HINWEIS: Alle in dieser Arbeit durchgeführten Gewebereinigungen wurden unter Verwendung des CUBIC-Protokolls I22 durchgeführt. Drei verschiedene Cocktails wurden verwendet: CUBIC-P für die Delipidierung und schnelle Entfärbung während der Perfusionen, CUBIC-L für die Delipidierung und Entfärbung und CUBIC-R für das RI-Matching. DNA-Färbungen und Immunfärbungen wurden mit CUBIC-HV 1 3D-Kernfärbungskit bzw. CUBIC-HV 1 3D-Immunfärbungskit durchgeführt (siehe Materialtabelle).

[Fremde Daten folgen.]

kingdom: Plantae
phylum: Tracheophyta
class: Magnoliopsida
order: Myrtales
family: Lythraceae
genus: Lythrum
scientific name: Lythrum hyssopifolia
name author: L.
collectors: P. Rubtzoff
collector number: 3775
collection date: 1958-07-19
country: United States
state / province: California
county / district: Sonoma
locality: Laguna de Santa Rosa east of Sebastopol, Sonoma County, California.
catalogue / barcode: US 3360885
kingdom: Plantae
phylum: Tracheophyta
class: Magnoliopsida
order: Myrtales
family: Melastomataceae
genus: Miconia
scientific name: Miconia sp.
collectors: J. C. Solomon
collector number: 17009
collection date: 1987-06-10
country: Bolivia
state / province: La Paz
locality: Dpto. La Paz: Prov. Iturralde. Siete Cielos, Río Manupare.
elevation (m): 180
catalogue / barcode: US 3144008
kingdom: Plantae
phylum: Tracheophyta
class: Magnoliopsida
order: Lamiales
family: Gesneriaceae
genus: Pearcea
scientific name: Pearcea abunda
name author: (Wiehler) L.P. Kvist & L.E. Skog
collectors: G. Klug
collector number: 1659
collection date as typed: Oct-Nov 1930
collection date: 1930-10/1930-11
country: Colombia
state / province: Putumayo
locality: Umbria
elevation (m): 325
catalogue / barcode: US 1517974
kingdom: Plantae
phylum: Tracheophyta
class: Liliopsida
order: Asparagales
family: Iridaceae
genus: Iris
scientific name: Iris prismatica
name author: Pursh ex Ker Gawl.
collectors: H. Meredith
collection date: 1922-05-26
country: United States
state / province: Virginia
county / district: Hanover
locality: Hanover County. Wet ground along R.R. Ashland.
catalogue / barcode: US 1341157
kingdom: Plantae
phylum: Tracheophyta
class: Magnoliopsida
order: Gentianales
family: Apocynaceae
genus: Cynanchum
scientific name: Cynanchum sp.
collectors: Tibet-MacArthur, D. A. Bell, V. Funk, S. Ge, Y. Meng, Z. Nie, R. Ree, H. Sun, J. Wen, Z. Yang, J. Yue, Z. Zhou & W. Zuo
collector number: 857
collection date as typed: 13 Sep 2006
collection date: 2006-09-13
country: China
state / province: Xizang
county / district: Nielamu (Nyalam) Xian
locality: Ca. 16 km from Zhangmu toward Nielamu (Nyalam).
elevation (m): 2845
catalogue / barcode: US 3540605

  1. Tauchen Sie einzelne Organe in 10 mL 50% wasserverdünntes CUBIC-L (siehe Materialtabelle) mit leichtem Schütteln (5 x g) bei RT (ON) in 50 mL konische Röhrchen. Halten Sie die Röhrchen flach auf der Schüttelplatte.
    HINWEIS: Um Gewebeschäden zu vermeiden, werden Organe im selben Röhrchen gehalten und Lösungen werden mit einem Vakuumsystem gesammelt. Zur Herstellung von CUBIC-L werden 10% N-Butyldiethanolamin und 10% Triton X-100 in doppelt destilliertem Wasser unter Verwendung der handelsüblichen Cocktails gelöst (siehe Materialtabelle).
    ACHTUNG: CUBIC-L verursacht schwere Augenschäden. Tragen Sie Augen- und Gesichtsschutz. Entsorgung in einer zugelassenen Abfallentsorgungsanlage.
  2. Tauchen Sie die Probe 6 Tage lang in 10 ml 100% CUBIC-L (Auffrischen der Lösung am 3. Tag).
    HINWEIS: Am Ende dieser Inkubationszeit müssen die Gewebe fast vollständig transparent sein.
  3. Die transparenten Organe mit PBS (ergänzt mit 0,05% NaN3) für 2 h (dreimal) bei 37 °C unter leichtem Schütteln (5 x g) waschen. Übertragen Sie das Gewebe bei jeder Wäsche in ein neues 50-ml-konisches Röhrchen, um Triton X-100 zu entfernen.
    HINWEIS: Wie in Abbildung 2B beschrieben, überspringen Sie die Schritte 3, 4 und 5 und fahren Sie direkt mit Schritt 6 fort, wenn das Ziel des Experiments darin besteht, endogen exprimierte Reporterproteine von transgenen T. cruzi-Parasiten oder Mäusen sichtbar zu machen (Abbildung 2C-F).

3. DNA-Färbung

  1. Verdünnen Sie den handelsüblichen Nukleinsäurefarbstoff (siehe Materialtabelle) in 5 ml Färbepuffer (im Kit enthalten) bei einer Verdünnung von 1/2.500.
  2. Tauchen Sie das Gewebe in die Kernfarbstofflösung und inkubieren Sie bei 37 °C in sanfter Rotation für 5 Tage mit 15 ml konischen Röhrchen im Stehen.
  3. Waschen Sie mit 15 ml 3D-Kernfärbungspuffer (im Kit enthalten) für 2 h (dreimal) bei RT mit leichtem Schütteln (5 x g).
    HINWEIS: Andere DNA-Farbstoffe können in diesen Konzentrationen und Inkubationszeiten verwendet werden: DAPI (im Kit enthalten): 1/200, 5 Tage Inkubation; BOBO-1: 1/400, 5 Tage Inkubation; Propidiumiodid (PI) (im Kit enthalten): 1/100, 3 Tage Inkubation; RedDot2: 1/250, 3 Tage Inkubation. Wenn das spezifische Ziel des Experiments darin besteht, sowohl endogen exprimierte Reporterproteine sichtbar zu machen als auch Kernfärbungen zu verwenden, überspringen Sie die Schritte 4 und 5 und fahren Sie direkt mit Schritt 6 fort.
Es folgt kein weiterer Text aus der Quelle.